Lorsque vous revenez d'un voyage à l'étranger, avez-vous remarqué que le douanier qui vous accueillera à votre sortie de l'avion, pour vous poser quelques questions sur vos achats, porte une veste pare-balles?

Lorsque vous revenez d'un voyage à l'étranger, avez-vous remarqué que le douanier qui vous accueillera à votre sortie de l'avion, pour vous poser quelques questions sur vos achats, porte une veste pare-balles?

Vous êtes-vous arrêtés quelques secondes pour réfléchir à l'incongruité de la chose? La fatigue du voyage, le décalage horaire, le stress qu'imposent les contrôles douaniers, même aux citoyens honnêtes, ne prédisposent pas à s'intéresser au fonctionnement de l'Agence des services frontaliers du Canada.

Mais quand on y pense, la zone des arrivées d'un aéroport international est, par définition, un endroit où il n'y a pas d'armes à feu, parce que les passagers ont été soumis à d'intenses contrôles à l'embarquement. C'est donc l'un des endroits au monde où un gilet pare-balles est le plus inutile. En fait, les seules balles qui menacent un douanier dans un aéroport, ce sont des balles de golf.

Pourquoi alors, les agents de l'ASFC portent-ils l'inconfortable veste? Ça n'a absolument rien à voir avec des questions de sécurité. Voilà plutôt un bel exemple d'une logique d'inertie bureaucratique, avec son engrenage implacable qui mène nos gouvernements à gaspiller des centaines de millions.

Au départ, les policiers ont commencé à utiliser des gilets pare-balles pour leur sécurité. L'usage s'est ensuite étendu aux autres métiers liés au maintien de l'ordre, comme les douaniers, ou les agents du ministère des Transports. Je ne sais même pas si le port de cette veste a été d'une quelconque utilité pour les policiers. Mais pour les autres? Les camionneurs sont-ils armés? Les douaniers essuient-ils beaucoup de coups de feu?

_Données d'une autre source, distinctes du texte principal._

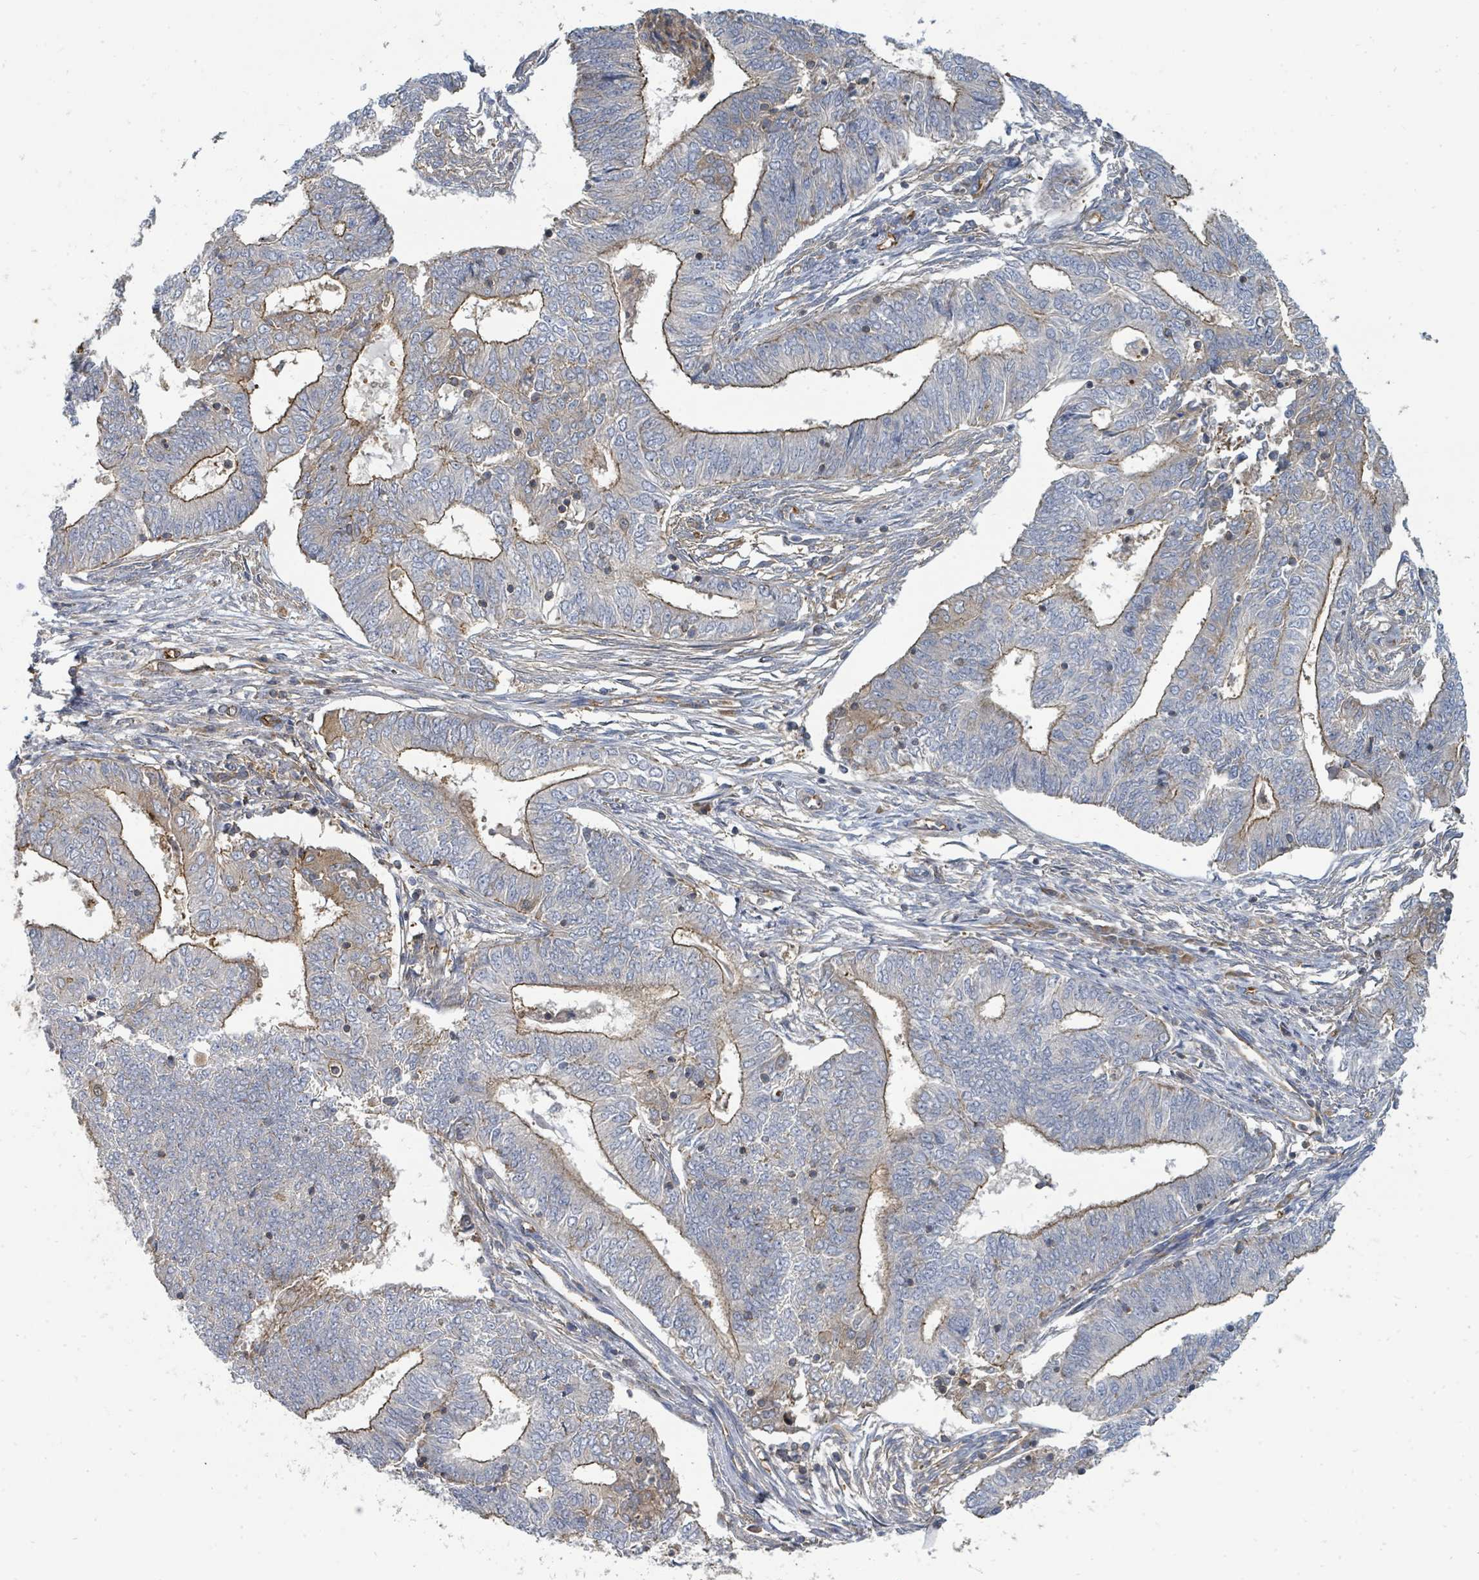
{"staining": {"intensity": "moderate", "quantity": "25%-75%", "location": "cytoplasmic/membranous"}, "tissue": "endometrial cancer", "cell_type": "Tumor cells", "image_type": "cancer", "snomed": [{"axis": "morphology", "description": "Adenocarcinoma, NOS"}, {"axis": "topography", "description": "Endometrium"}], "caption": "Immunohistochemistry photomicrograph of human endometrial cancer (adenocarcinoma) stained for a protein (brown), which shows medium levels of moderate cytoplasmic/membranous positivity in approximately 25%-75% of tumor cells.", "gene": "BOLA2B", "patient": {"sex": "female", "age": 62}}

Mais la question n'est pas là. La veste pare-balles confère un statut, comme le ceinturon alourdi par une foule d'accessoires. Elle permet de projeter l'image d'un agent de la paix plutôt que celle d'un percepteur de taxes. Voilà pourquoi on tient à la porter, même dans les endroits où cela est franchement absurde.

Cette même question du statut a aussi joué un rôle énorme dans la bataille menée par le syndicat représentant les douaniers pour armer les 4800 agents des postes frontaliers terrestres. Leurs berettas jouent largement un rôle symbolique, pour l'estime de soi et le sentiment de sécurité des douaniers, pour l'image d'un gouvernement qui fait de la sécurité l'un de ses chevaux de bataille. Mais est-ce que nos douaniers sont mieux protégés? Est-ce que nos frontières sont plus étanches? Posons-nous la question, parce que cette opération a coûté 700 millions de dollars!

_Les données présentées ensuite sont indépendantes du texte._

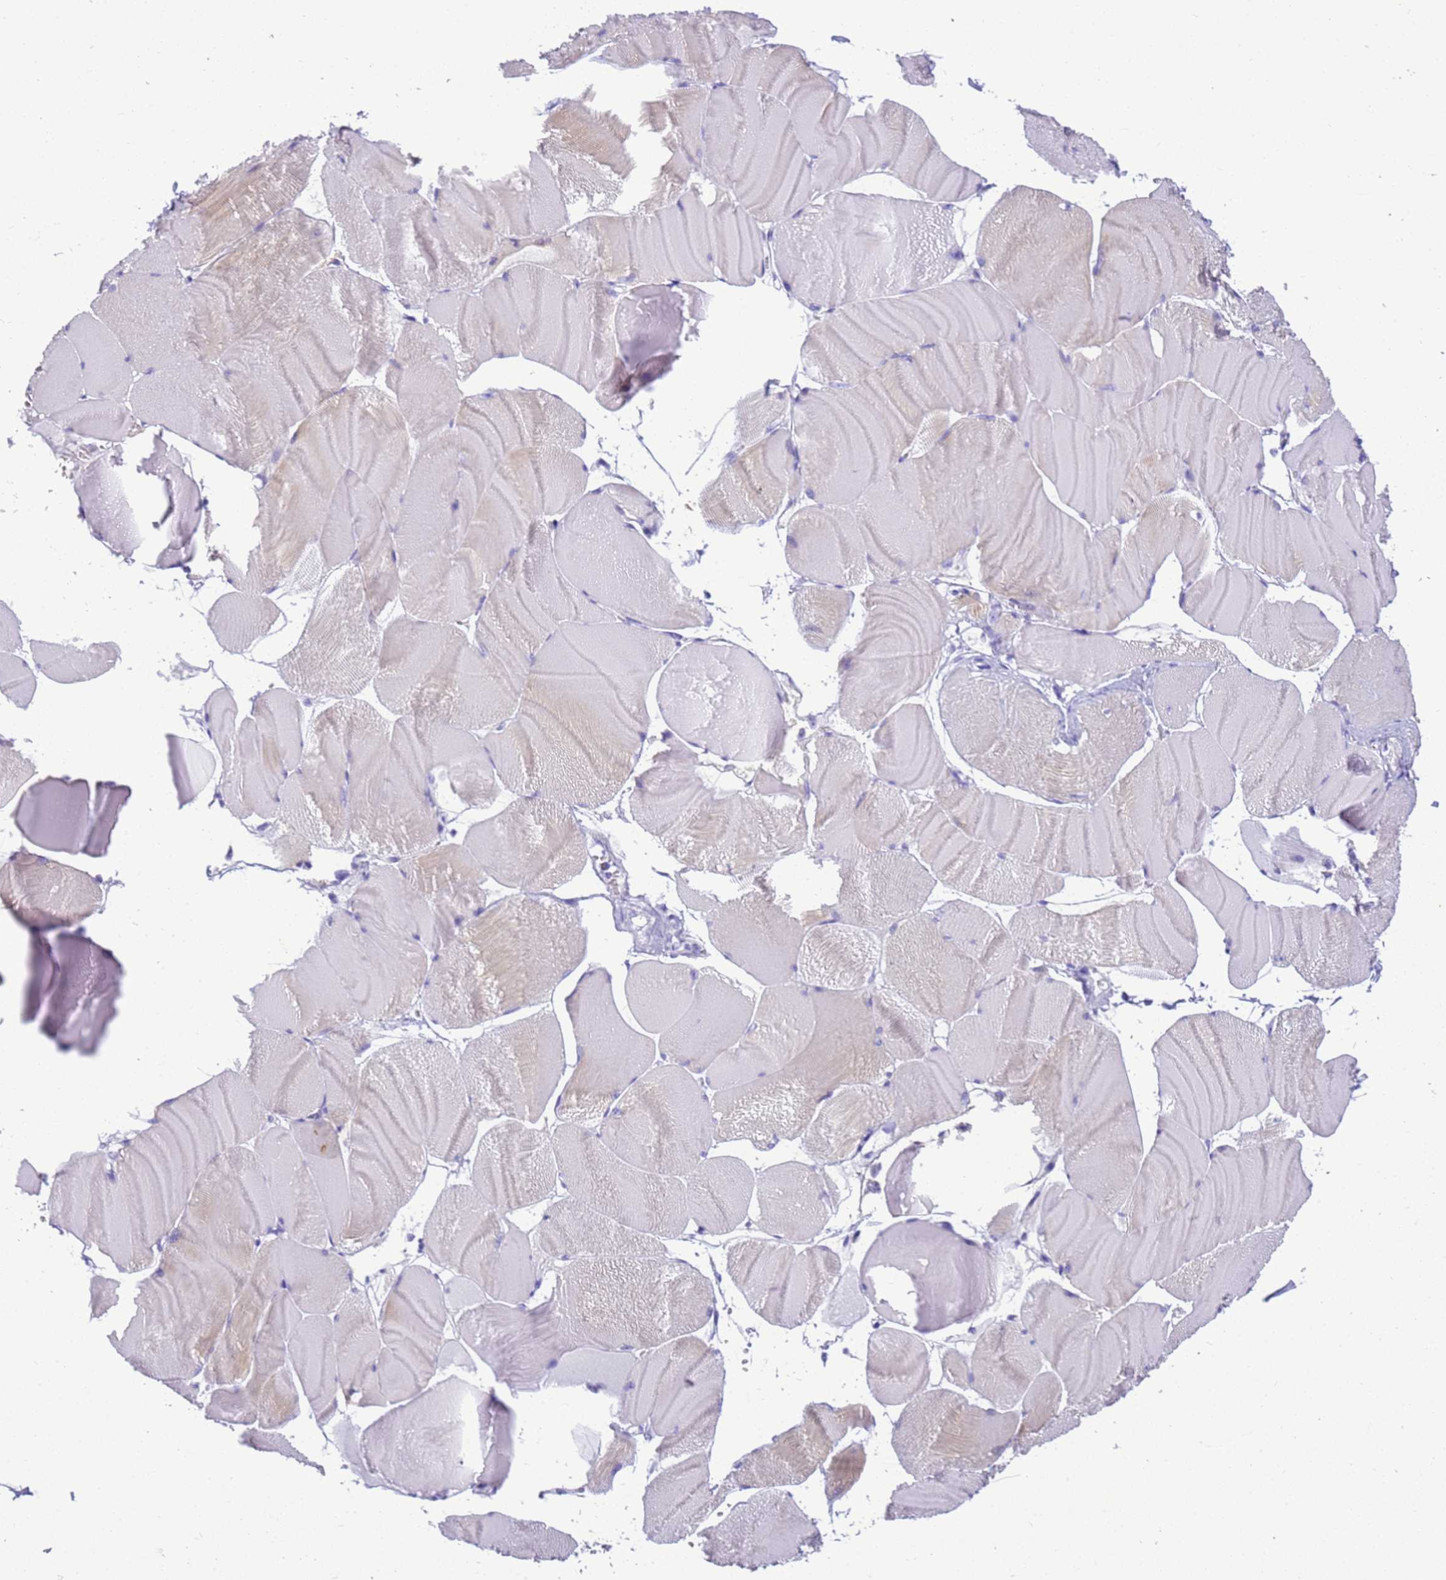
{"staining": {"intensity": "negative", "quantity": "none", "location": "none"}, "tissue": "skeletal muscle", "cell_type": "Myocytes", "image_type": "normal", "snomed": [{"axis": "morphology", "description": "Normal tissue, NOS"}, {"axis": "morphology", "description": "Basal cell carcinoma"}, {"axis": "topography", "description": "Skeletal muscle"}], "caption": "DAB immunohistochemical staining of benign human skeletal muscle shows no significant positivity in myocytes.", "gene": "STATH", "patient": {"sex": "female", "age": 64}}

Mais l'engrenage ne s'arrête pas là. La même logique pousse les 1200 douaniers des aéroports à vouloir, eux aussi, leur arme de poing. Qui ne servira strictement à rien. Pourquoi? Leur syndicat évoque le risque posé par des réactions agressives lors des fouilles. Comme si l'utilisation d'une arme à feu dans un lieu confiné était une solution intelligente. L'Agence a commandé une étude sur le sujet. Une initiative, par définition inutile, qui coûterait un autre 170 millions.

Je comprends le malaise de nos douaniers. Leur principale activité aux postes-frontière, c'est de vérifier si nous avons dépassé la franchise d'achats à l'étranger, à demander, 90 millions de fois par année, si on ramène de l'alcool ou du tabac. Une fonction de perception fiscale désuète, remarquablement inefficace, et peu valorisante. Et qui irrite à juste titre les citoyens qui font la queue quand ils reviennent au Canada.

Comment revaloriser le rôle des douaniers? Pas en les déguisant en policiers, mais en transformant leur fonction. D'abord réduire les contrôles de type fiscal pour les simples citoyens canadiens - notamment en augmentant les plafonds d'achats permis. Ensuite, redéployer les ressources là où les intérêts et la sécurité du pays sont en jeu - les armes, la drogue, les matières dangereuses, les contrôles d'immigration.